---------- STUDY TEXT
Friday, December 5, 2014

Jury finds TriMet negligent in knife attack on 2 passengers, awards$306,000 to victims

Two men stabbed during a bloody melee aboard a TriMet bus were awarded more than $300,000 Friday by a Clackamas County jury.
Richard Dickson Jr. and Jeremy Thompson sued the transit agency claiming TriMet was negligent and failed to properly train the driver, Leonard James. They said James' failure to follow regulations resulted in their injuries.

The jury deliberated for a day before concluding TriMet was 100 percent responsible for Thompson's injuries and 80 percent responsible for Dickson's injuries.
Thompson was awarded $170,000 and Dickson was awarded $136,000.
Dickson and Thompson were regular riders on James' route and the three had a friendly relationship.
The attack occurred on Oct. 2, 2012, as the Line 33 bus was nearing the end of its route in Oregon City.
As a drunken passenger, Austin William Vanhagen, exited the bus, he slapped a passenger on the head and used a racial slur as he passed the driver, Leonard James, who is African American.
James got off the bus and exchanged words with Vanhagen, then got back on the bus. Then Dickson and Thompson got off the bus. Dickson was outside the bus when Vanhagen stabbed him. Vanhagen's blood alcohol level was .20.
Vanhagen stepped on and off the bus four times, once forcing the doors open, during the altercation. The last time Vanhagen got on board, he stabbed James and Thompson before Thompson and another passenger subdued him.
Oregon City police arrived about five minutes after the attack began and immobilized Vanhagen with a Taser. He was sentenced to 15 years in prison for the assault.
Plaintiffs' attorneys Andrew Teitelman and Wendy Leik argued that James, a TriMet driver for 17 years, failed to follow TriMet protocols for handling dangerous passengers.
TriMet emergency procedures for dealing with an armed or threatening person call for a driver to first press an alarm that alerts TriMet dispatch that police are needed.
--------------------
---------- SUPPLIED DATA
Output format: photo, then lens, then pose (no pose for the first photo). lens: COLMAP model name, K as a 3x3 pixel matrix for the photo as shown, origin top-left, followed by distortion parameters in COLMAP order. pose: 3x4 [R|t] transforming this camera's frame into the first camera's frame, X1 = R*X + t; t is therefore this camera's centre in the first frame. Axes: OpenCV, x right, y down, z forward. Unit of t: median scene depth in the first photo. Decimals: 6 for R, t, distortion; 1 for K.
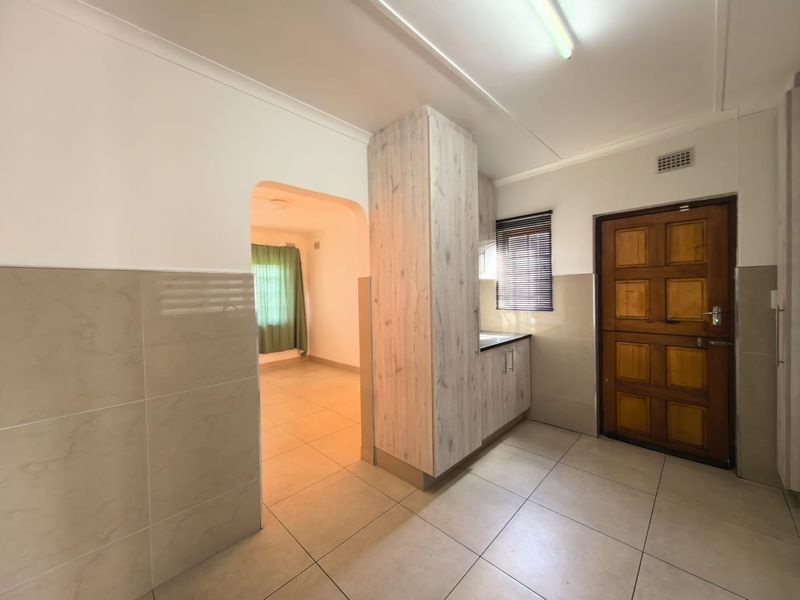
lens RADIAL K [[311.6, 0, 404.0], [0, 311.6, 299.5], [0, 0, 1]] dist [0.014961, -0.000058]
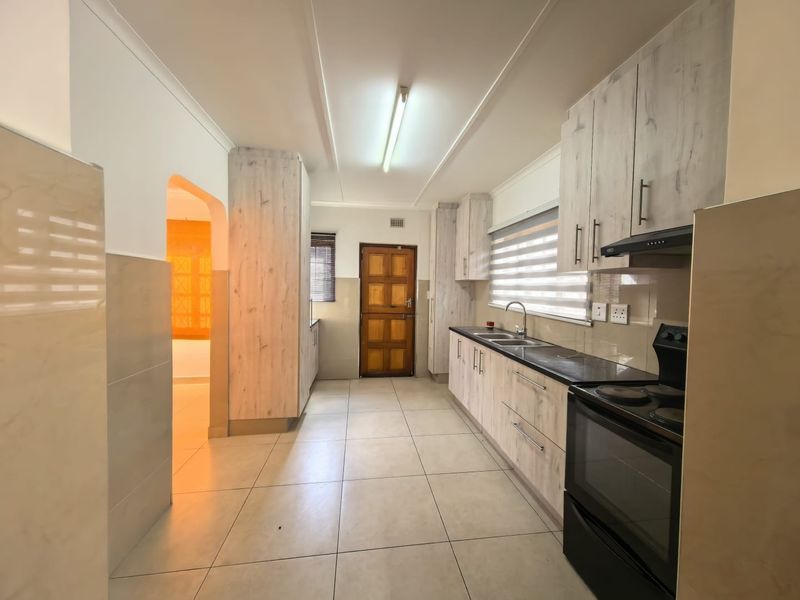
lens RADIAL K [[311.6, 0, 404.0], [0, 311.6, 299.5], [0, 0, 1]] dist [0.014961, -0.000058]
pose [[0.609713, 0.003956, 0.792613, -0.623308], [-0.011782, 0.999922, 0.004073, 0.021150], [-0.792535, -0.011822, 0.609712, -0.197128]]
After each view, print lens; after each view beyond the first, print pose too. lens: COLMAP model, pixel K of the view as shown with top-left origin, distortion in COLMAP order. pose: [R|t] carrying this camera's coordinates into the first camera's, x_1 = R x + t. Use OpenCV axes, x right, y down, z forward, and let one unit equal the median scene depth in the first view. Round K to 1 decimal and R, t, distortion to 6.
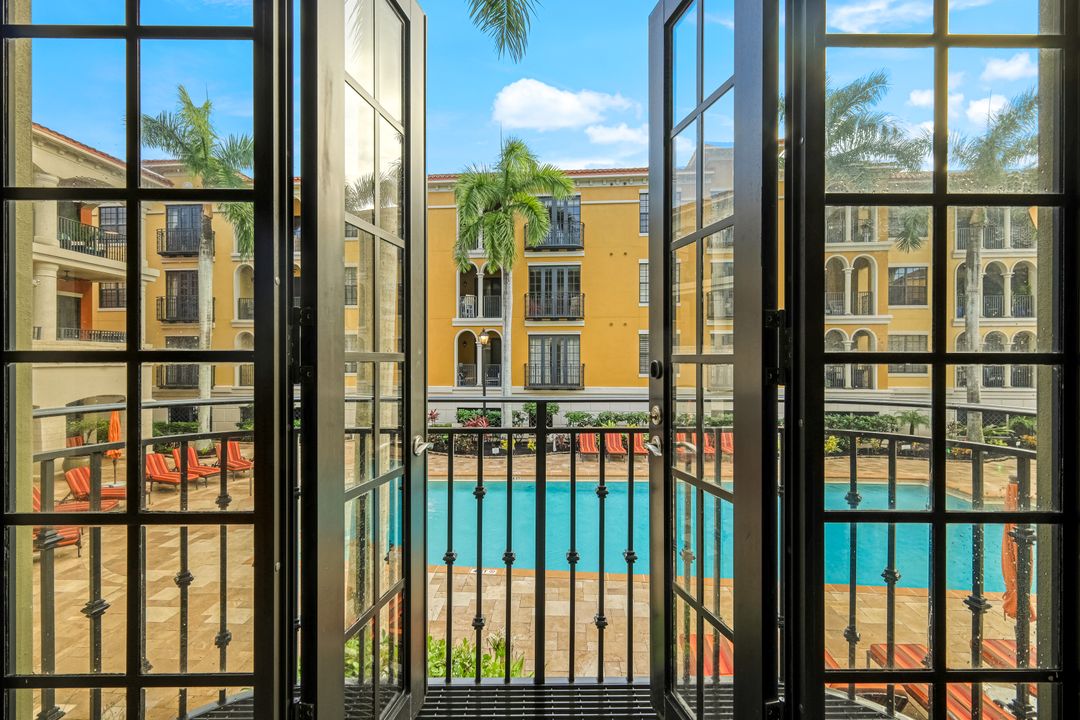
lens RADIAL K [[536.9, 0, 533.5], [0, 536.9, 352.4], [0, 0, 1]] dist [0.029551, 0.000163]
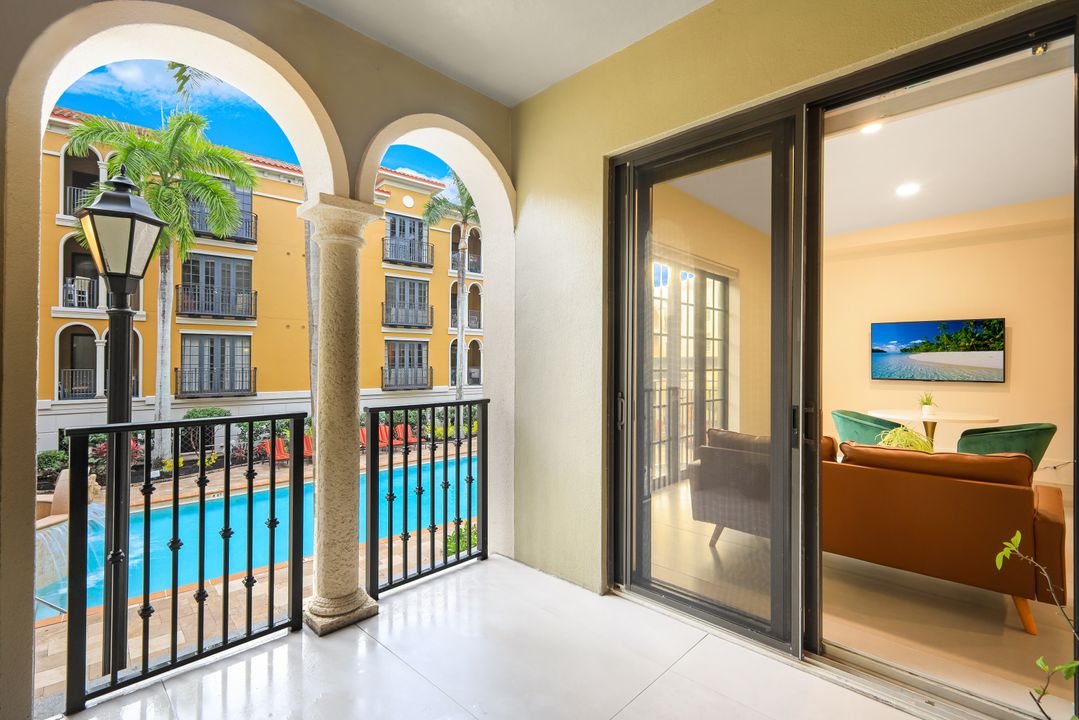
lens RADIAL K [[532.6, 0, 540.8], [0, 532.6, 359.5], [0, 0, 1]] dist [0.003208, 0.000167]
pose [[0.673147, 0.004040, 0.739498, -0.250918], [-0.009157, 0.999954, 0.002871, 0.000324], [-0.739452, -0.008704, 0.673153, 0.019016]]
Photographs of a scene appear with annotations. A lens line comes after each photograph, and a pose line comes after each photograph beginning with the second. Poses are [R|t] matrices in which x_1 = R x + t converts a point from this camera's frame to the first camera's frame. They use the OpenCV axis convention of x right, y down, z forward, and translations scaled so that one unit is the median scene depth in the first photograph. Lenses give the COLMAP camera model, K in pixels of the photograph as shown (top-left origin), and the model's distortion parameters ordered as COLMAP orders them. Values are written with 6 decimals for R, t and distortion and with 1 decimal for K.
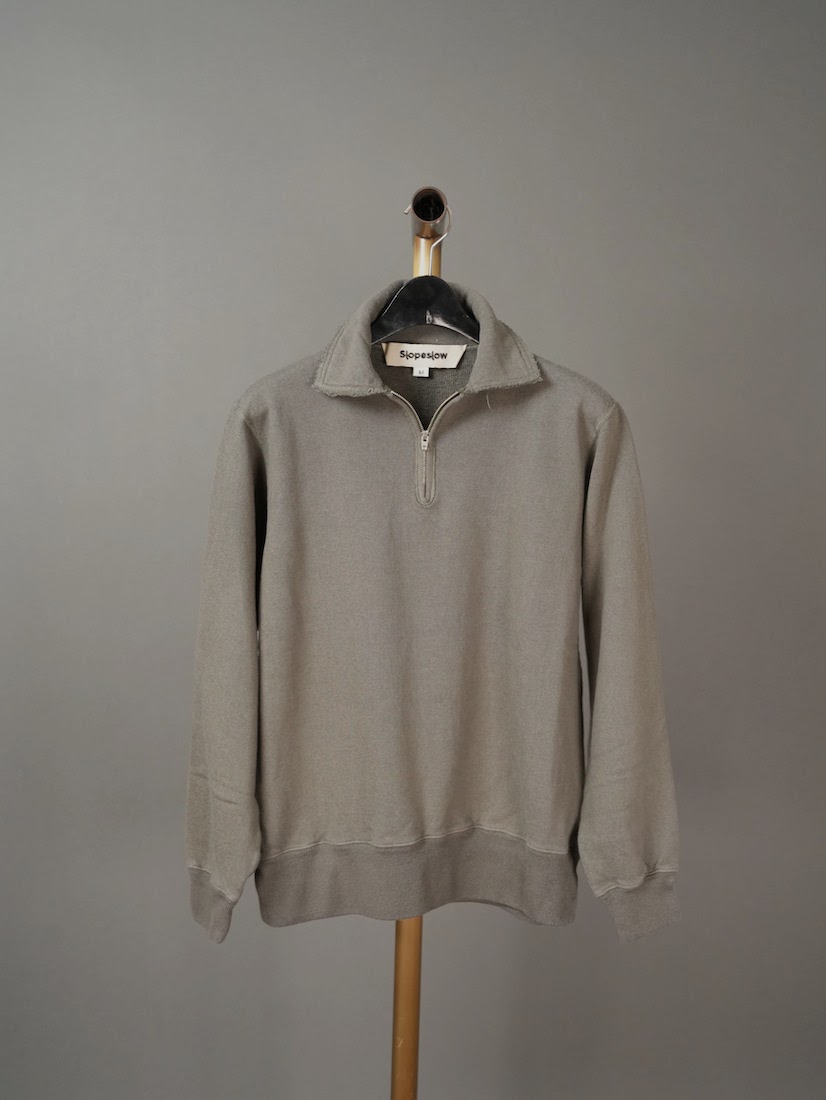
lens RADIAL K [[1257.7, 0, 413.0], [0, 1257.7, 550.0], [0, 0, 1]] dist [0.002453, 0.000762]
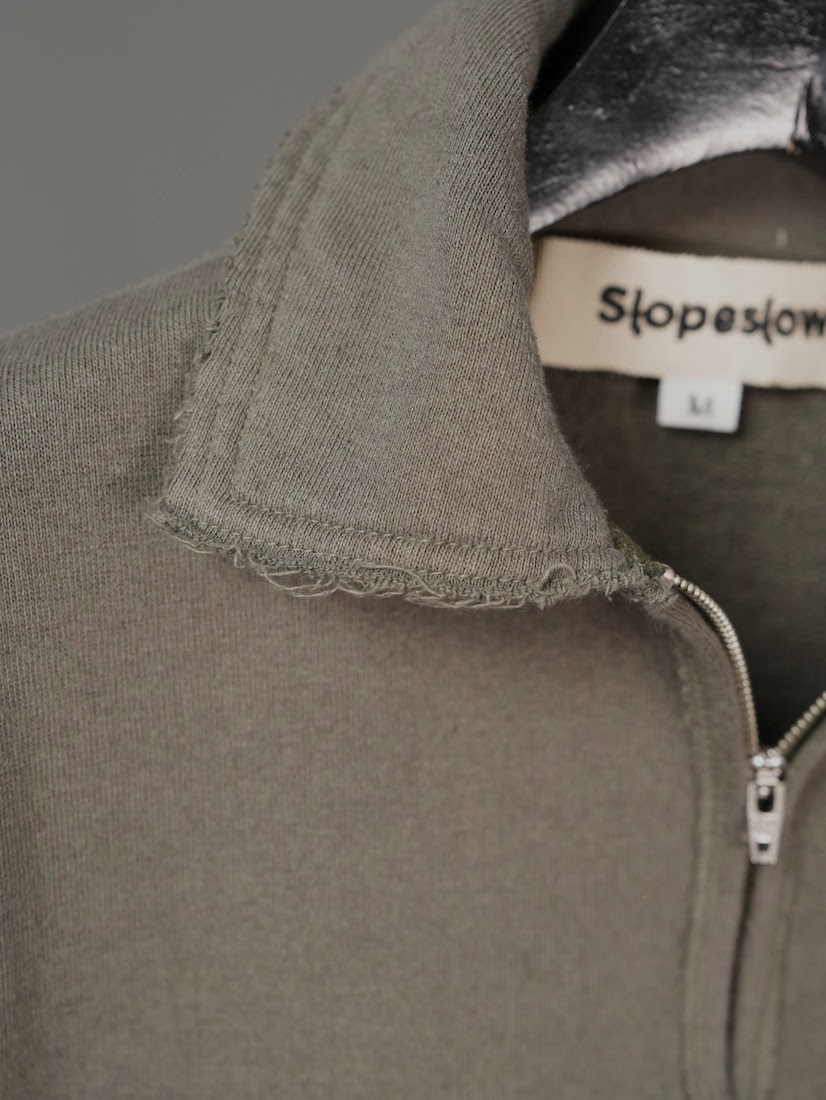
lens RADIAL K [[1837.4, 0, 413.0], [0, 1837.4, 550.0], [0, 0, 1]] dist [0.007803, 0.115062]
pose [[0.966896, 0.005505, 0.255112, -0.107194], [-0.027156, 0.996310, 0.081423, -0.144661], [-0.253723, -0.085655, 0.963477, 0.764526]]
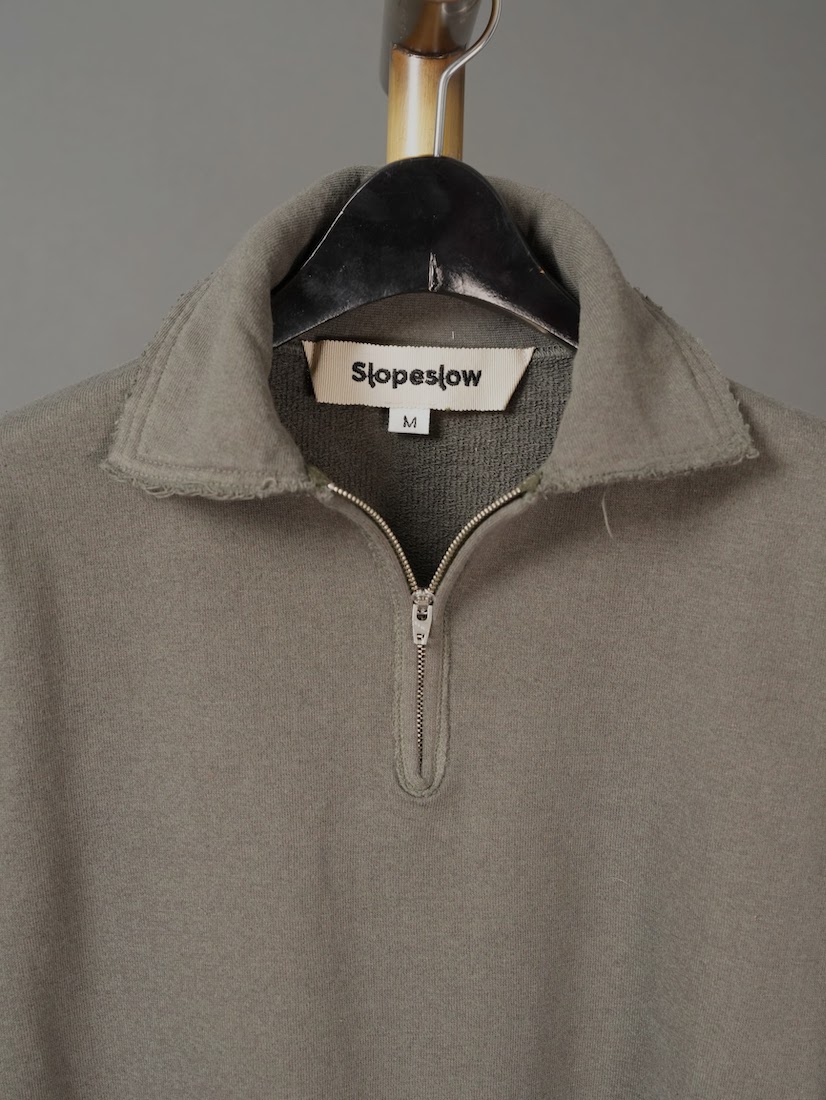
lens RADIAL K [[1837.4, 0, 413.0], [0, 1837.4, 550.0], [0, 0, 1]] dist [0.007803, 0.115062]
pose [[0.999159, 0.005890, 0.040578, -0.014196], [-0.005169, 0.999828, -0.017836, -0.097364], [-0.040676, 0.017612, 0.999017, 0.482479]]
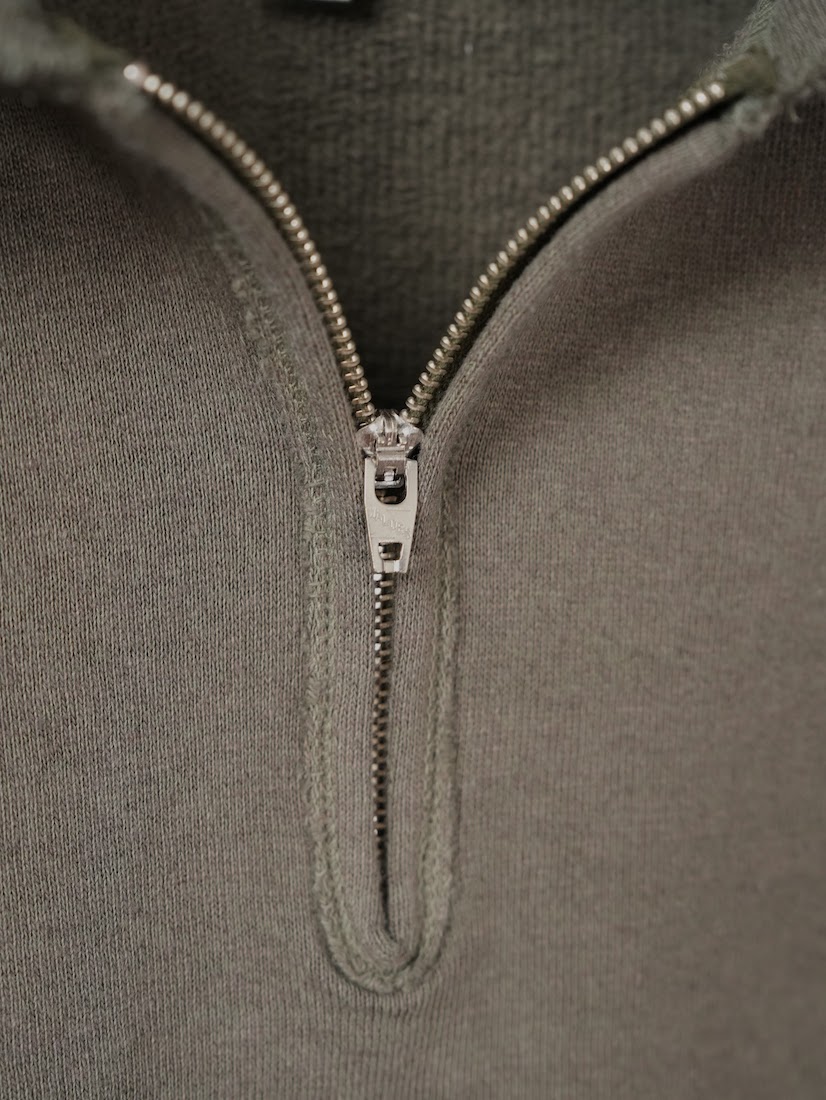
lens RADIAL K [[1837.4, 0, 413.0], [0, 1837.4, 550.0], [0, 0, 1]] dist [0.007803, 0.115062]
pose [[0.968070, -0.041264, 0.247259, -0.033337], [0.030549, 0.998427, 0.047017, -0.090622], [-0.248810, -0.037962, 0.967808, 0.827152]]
--------------------
▶ ABOUT THIS TASK: Please transcribe the TriMet verdict article word for word from "Two men stabbed" to "in their injuries.". Rely only on the TriMet verdict article, not the items.

▶ SOLUTION TO THIS TASK:
Two men stabbed during a bloody melee aboard a TriMet bus were awarded more than $300,000 Friday by a Clackamas County jury.
Richard Dickson Jr. and Jeremy Thompson sued the transit agency claiming TriMet was negligent and failed to properly train the driver, Leonard James. They said James' failure to follow regulations resulted in their injuries.